AMT-191 shows promise, but safety concerns prompt dosing pause
Part of Fabry trial paused pending investigation of liver damage at higher levels
Written by |
The experimental gene therapy AMT-191 appears to be working as intended in an early clinical trial, developer uniQure said, but the company is pausing part of the study pending further investigation into severe liver damage cases.
“While the study remains ongoing, we believe the preliminary data collected are supportive of the potential for AMT-191 as a one-time administered gene therapy for people living with Fabry disease, and we look forward to providing additional updates on the program,” Walid Abi-Saab, MD, chief medical officer of uniQure, said in a company press release.
Fabry disease is caused by mutations in the gene encoding alpha-galactosidase A (alpha-Gal A), an enzyme that breaks down certain fatty molecules. In people with Fabry, the enzyme is absent or dysfunctional, so these fatty molecules build up to toxic levels, ultimately driving Fabry disease symptoms.
AMT-191 is designed to deliver a healthy version of the gene encoding alpha-Gal A to cells, allowing the body’s cells to produce a functional version of the enzyme that can clear toxic fatty acid deposits. uniQure is sponsoring a Phase 1/2 clinical trial (NCT06270316) to test the gene therapy in a dozen men with Fabry disease, ages 18 to 50, who have had an inadequate response to enzyme replacement therapy (ERT), a standard Fabry treatment where a version of the alpha-Gal A enzyme is administered as therapy. The study may still be recruiting participants at sites in the U.S.
Data show promise
uniQure presented updated trial data at the WORLDSymposium, held Feb. 2-6 in San Diego. As of the cutoff in early January, 11 patients had received a single infusion of AMT-191 at one of three doses: 20, 40, or 60 trillion genome copies per kilogram of body weight (gc/kg). One genome copy is essentially one particle of gene therapy.
Data showed that alpha-Gal A enzyme activity increased in all treated patients. At the low dose, enzyme activity ranged from 34% of normal to more than 80 times normal levels. All patients given the medium or high dose had enzyme activity above average normal levels, with some exceeding normal levels by hundreds of times. These data indicate that the therapy is restoring enzyme activity as designed. uniQure noted that increased enzyme activity has persisted to the latest follow-up in all patients.
“These updated preliminary data reinforce our confidence in the biological activity of AMT-191, including sustained and dose-dependent increases in [alpha]-Gal A activity across all dose cohorts of the treated patients,” Abi-Saab said.
uniQure said that AMT-191 has so far shown a manageable safety profile.

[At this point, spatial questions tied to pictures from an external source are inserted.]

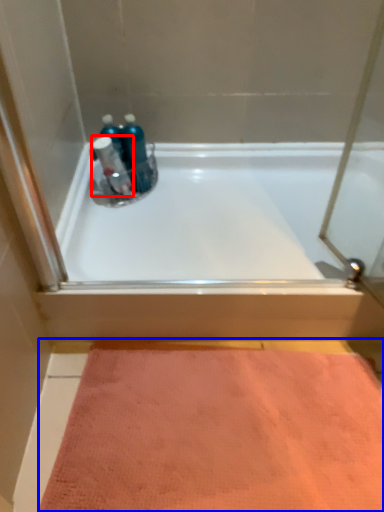
Question: Which of the following is the farthest to the observer, cleaning product (highlighted by a red box) or doormat (highlighted by a blue box)?

Choices:
 (A) cleaning product
 (B) doormat

Answer: (A)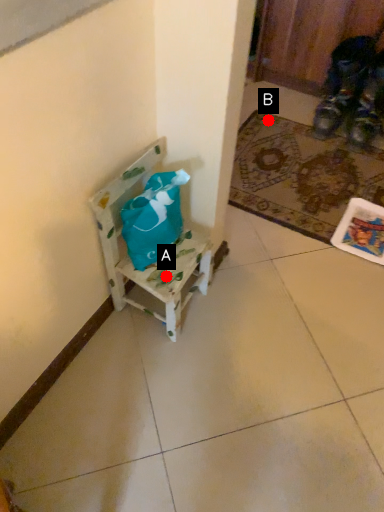
Question: Two points are circled on the image, labeled by A and B beside each circle. Which point is farther to the camera?

Choices:
 (A) A is further
 (B) B is further

Answer: (B)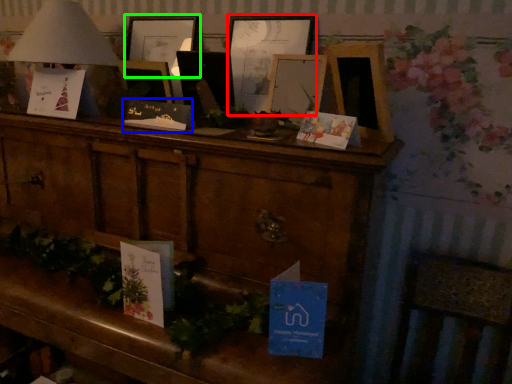
Question: Estimate the real-world distances between objects in this image. Which object is closer to picture frame (highlighted by a red box), christmas card (highlighted by a blue box) or picture frame (highlighted by a green box)?

Choices:
 (A) christmas card
 (B) picture frame

Answer: (B)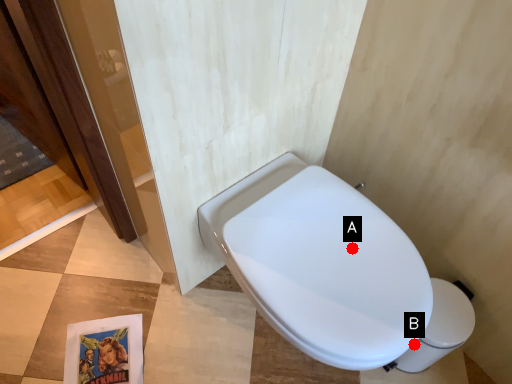
Question: Two points are circled on the image, labeled by A and B beside each circle. Which point is closer to the camera taking this photo?

Choices:
 (A) A is closer
 (B) B is closer

Answer: (A)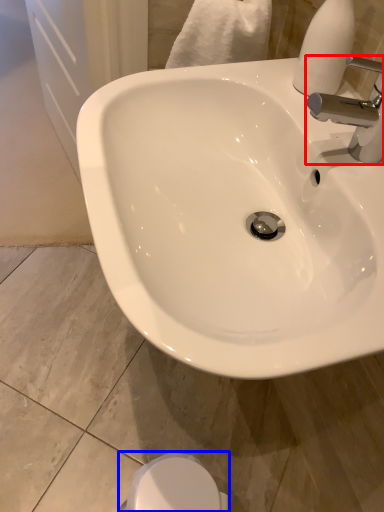
Question: Which object appears closest to the camera in this image, tap (highlighted by a red box) or bidet (highlighted by a blue box)?

Choices:
 (A) tap
 (B) bidet

Answer: (A)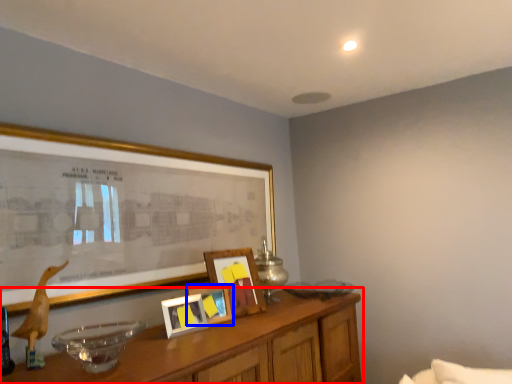
Question: Which object is closer to the camera taking this photo, table (highlighted by a red box) or picture frame (highlighted by a blue box)?

Choices:
 (A) table
 (B) picture frame

Answer: (A)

However, the company noted that two patients given the medium dose (40 trillion gc/kg) experienced severe liver damage. The damage was not life-threatening and did not cause obvious symptoms, but the safety committee monitoring the trial determined that these events represent dose-limiting toxicities — meaning the dose is likely too high to be safely used as a medicine.
Serious side effects have also been reported in patients given the highest dose. No serious safety issues have been documented in patients given the lowest dose of 20 trillion gc/kg.
uniQure said it is pausing dosing of the medium and high doses pending further evaluation, per the trial’s protocol. The company said both patients in the medium-dose group who experienced liver damage have responded to treatment and are being followed by their clinicians.